DATA SHOWN: Begin

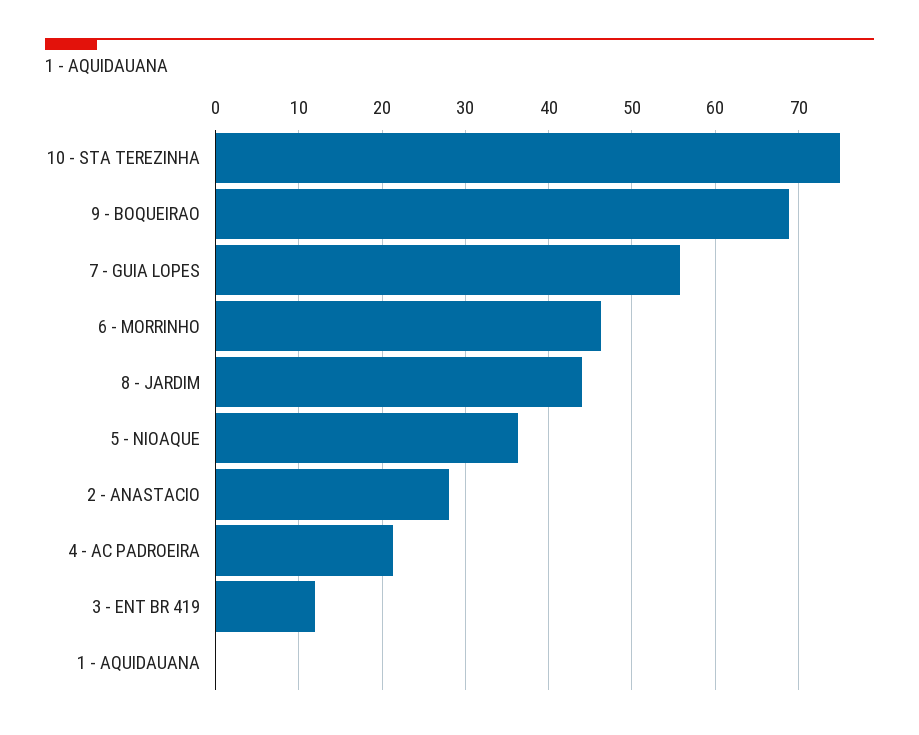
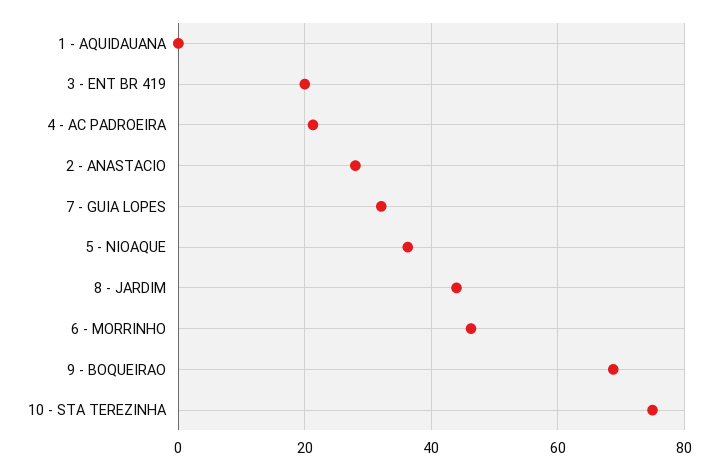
7 - GUIA LOPES: 56 -> 32
3 - ENT BR 419: 12 -> 20

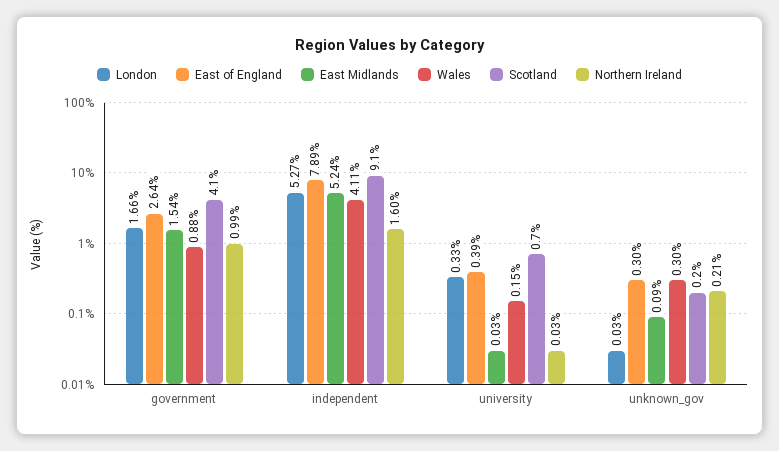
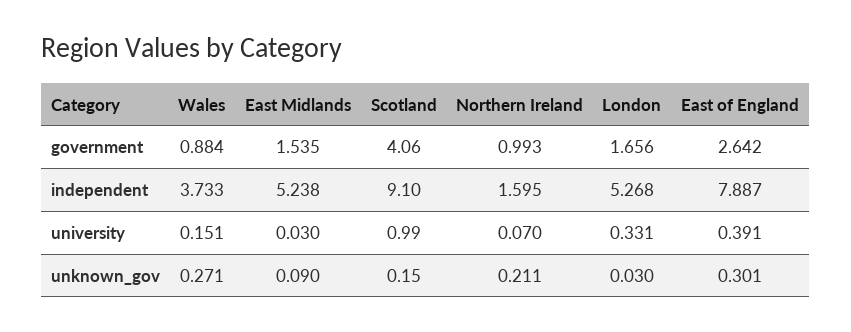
Wales, independent: 4.11 -> 3.733
Scotland, university: 0.7 -> 0.99
Northern Ireland, university: 0.03 -> 0.07
Wales, unknown_gov: 0.3 -> 0.271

DATA SHOWN: End

- _TASK BRIEF_
Copy each line from the records above that includes the string "Wales".

- _FINISHED TASK_
Wales, independent: 4.11 -> 3.733
Wales, unknown_gov: 0.3 -> 0.271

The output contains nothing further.